### Stored records:
____
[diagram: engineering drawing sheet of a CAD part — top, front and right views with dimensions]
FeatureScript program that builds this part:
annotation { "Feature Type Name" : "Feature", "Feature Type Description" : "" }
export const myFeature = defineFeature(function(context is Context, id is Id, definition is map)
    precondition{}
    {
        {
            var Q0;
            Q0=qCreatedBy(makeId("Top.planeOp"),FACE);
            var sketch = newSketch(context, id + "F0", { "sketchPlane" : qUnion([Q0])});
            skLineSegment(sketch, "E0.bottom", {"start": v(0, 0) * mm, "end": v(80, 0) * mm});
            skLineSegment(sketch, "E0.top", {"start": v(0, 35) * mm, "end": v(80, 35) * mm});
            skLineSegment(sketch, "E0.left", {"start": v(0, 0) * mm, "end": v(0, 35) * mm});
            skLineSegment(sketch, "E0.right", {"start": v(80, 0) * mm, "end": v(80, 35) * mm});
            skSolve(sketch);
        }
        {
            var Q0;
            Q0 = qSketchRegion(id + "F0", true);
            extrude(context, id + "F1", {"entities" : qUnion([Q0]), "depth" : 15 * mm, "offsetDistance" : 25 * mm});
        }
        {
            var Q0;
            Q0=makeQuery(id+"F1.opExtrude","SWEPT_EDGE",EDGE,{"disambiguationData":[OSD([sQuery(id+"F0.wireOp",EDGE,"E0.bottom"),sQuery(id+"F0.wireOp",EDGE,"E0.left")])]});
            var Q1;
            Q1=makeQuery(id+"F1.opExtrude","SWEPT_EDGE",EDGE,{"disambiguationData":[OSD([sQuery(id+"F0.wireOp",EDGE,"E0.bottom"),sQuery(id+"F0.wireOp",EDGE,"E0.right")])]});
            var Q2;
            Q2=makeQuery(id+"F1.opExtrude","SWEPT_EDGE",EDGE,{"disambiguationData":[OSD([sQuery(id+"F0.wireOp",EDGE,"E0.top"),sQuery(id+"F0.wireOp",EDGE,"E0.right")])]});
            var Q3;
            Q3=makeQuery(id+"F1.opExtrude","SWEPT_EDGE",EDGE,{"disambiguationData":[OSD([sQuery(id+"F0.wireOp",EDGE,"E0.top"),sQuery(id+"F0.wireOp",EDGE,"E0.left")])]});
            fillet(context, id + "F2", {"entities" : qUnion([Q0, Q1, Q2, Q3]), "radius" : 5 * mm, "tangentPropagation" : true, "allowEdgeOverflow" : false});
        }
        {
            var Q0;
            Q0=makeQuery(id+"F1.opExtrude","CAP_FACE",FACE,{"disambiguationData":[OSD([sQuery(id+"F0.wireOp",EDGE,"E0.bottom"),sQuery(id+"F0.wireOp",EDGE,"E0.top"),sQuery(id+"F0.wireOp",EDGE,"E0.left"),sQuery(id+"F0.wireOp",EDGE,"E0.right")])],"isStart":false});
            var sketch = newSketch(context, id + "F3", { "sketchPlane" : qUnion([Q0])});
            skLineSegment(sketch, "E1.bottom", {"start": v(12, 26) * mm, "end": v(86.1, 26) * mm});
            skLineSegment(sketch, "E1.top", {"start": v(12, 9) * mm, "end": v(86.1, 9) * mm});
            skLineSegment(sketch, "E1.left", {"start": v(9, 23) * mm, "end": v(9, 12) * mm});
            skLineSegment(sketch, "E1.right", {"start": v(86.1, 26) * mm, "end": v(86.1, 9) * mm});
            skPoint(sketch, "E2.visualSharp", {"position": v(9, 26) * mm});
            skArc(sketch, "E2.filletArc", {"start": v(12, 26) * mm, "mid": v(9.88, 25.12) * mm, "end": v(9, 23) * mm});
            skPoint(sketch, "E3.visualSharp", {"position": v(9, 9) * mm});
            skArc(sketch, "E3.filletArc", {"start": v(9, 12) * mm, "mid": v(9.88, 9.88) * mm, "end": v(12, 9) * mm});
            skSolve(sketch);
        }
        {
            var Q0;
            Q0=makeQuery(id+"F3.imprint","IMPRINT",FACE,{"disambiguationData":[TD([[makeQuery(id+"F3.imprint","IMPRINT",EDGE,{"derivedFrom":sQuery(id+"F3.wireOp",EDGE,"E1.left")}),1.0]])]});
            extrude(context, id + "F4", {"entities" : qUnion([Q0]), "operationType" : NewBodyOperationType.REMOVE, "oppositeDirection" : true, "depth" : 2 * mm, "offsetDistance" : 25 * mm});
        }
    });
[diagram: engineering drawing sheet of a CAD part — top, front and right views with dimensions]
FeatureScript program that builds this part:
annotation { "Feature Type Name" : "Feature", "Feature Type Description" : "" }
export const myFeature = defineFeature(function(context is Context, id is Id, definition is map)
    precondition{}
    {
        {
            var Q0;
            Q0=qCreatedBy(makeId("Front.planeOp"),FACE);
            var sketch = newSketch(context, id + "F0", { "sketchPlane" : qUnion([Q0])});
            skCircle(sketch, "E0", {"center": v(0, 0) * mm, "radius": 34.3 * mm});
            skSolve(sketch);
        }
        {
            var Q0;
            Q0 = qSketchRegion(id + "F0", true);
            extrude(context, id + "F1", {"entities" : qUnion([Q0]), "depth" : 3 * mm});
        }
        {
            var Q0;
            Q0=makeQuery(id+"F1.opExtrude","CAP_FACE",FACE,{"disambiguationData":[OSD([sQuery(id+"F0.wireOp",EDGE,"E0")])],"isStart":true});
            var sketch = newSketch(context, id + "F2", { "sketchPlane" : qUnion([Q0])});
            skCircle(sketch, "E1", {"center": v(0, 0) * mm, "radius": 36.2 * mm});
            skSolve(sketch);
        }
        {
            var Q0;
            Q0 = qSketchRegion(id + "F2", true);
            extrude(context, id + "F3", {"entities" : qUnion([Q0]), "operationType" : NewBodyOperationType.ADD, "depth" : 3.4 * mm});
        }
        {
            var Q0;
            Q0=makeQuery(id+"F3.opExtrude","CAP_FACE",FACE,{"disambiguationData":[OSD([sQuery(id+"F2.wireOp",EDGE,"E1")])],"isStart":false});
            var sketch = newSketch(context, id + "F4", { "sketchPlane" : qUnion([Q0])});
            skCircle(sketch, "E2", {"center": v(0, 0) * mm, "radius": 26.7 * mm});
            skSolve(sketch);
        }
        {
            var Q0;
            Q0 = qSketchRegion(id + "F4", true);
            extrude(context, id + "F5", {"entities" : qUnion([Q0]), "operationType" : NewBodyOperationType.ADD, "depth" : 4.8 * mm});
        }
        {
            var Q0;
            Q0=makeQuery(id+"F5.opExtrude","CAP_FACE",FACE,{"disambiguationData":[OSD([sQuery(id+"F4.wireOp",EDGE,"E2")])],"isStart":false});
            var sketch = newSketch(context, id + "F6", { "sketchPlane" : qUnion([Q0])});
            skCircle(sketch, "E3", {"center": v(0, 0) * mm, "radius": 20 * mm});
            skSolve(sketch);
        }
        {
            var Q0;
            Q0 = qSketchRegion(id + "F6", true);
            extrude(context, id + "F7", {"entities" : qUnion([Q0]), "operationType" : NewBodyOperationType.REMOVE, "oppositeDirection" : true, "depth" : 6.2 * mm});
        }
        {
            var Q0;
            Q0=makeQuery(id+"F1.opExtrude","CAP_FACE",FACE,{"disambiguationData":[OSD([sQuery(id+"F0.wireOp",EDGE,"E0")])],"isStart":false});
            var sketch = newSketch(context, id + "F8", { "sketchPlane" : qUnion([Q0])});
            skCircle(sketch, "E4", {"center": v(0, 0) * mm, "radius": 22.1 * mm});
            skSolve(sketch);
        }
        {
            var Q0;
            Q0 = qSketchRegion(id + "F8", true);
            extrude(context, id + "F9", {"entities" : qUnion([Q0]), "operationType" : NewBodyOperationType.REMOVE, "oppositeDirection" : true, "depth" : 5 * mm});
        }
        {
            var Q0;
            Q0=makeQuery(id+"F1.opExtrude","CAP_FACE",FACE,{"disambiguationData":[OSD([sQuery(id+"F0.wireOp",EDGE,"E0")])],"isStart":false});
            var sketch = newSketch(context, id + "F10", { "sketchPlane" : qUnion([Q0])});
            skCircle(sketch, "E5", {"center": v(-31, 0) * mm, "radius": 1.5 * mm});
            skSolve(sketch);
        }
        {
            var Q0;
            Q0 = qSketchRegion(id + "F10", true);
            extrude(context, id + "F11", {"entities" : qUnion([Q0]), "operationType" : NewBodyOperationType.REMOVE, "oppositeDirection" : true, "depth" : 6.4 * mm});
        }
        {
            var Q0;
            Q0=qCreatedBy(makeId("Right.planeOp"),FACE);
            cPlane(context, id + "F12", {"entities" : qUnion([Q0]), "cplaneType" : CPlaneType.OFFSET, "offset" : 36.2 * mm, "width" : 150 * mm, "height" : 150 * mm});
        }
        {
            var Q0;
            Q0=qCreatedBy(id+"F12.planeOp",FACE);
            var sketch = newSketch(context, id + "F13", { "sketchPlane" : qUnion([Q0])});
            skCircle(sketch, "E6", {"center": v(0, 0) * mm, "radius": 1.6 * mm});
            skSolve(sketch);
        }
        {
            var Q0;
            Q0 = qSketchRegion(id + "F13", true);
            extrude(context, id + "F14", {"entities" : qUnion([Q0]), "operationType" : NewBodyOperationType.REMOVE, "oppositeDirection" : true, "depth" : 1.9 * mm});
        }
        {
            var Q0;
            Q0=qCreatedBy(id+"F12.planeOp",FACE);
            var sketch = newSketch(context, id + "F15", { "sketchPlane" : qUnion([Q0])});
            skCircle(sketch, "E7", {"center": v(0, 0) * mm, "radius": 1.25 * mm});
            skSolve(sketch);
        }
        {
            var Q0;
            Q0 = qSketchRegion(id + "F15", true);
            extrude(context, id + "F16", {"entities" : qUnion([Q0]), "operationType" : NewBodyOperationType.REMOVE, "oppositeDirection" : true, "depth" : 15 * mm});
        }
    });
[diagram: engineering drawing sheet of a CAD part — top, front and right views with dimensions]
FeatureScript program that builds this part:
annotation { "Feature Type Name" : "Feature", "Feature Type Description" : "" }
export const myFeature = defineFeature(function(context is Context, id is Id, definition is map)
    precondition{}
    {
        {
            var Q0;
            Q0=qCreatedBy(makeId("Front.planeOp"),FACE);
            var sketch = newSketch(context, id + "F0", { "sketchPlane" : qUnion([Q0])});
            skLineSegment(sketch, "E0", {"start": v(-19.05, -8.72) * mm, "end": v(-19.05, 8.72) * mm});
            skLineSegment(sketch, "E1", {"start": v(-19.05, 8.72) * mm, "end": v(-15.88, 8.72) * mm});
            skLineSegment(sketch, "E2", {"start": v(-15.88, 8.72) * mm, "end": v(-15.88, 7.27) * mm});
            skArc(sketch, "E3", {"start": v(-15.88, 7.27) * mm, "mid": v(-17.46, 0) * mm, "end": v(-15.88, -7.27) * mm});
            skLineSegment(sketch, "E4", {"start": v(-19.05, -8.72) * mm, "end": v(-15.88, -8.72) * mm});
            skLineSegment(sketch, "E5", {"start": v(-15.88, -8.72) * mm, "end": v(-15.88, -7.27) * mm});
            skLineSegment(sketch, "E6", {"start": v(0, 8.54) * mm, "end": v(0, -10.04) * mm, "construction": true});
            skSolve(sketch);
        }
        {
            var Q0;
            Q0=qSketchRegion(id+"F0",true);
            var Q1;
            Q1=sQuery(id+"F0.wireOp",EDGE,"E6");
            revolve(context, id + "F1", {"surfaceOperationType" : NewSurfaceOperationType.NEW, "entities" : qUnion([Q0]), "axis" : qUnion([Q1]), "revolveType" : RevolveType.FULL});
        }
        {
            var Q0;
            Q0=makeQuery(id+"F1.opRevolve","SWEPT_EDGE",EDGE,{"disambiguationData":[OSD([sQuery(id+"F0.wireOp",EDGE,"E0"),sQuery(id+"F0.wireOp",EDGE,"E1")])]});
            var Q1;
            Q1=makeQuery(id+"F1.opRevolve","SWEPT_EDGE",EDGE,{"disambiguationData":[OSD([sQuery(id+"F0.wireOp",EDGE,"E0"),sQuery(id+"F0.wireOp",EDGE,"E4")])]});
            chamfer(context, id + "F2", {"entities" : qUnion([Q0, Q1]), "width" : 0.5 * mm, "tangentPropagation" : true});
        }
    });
____
### Directions for this task:
State how many lines in the CAD part programs above contain the string "filletArc", matching case exactly, and give only the number.

### Answer to this problem:
2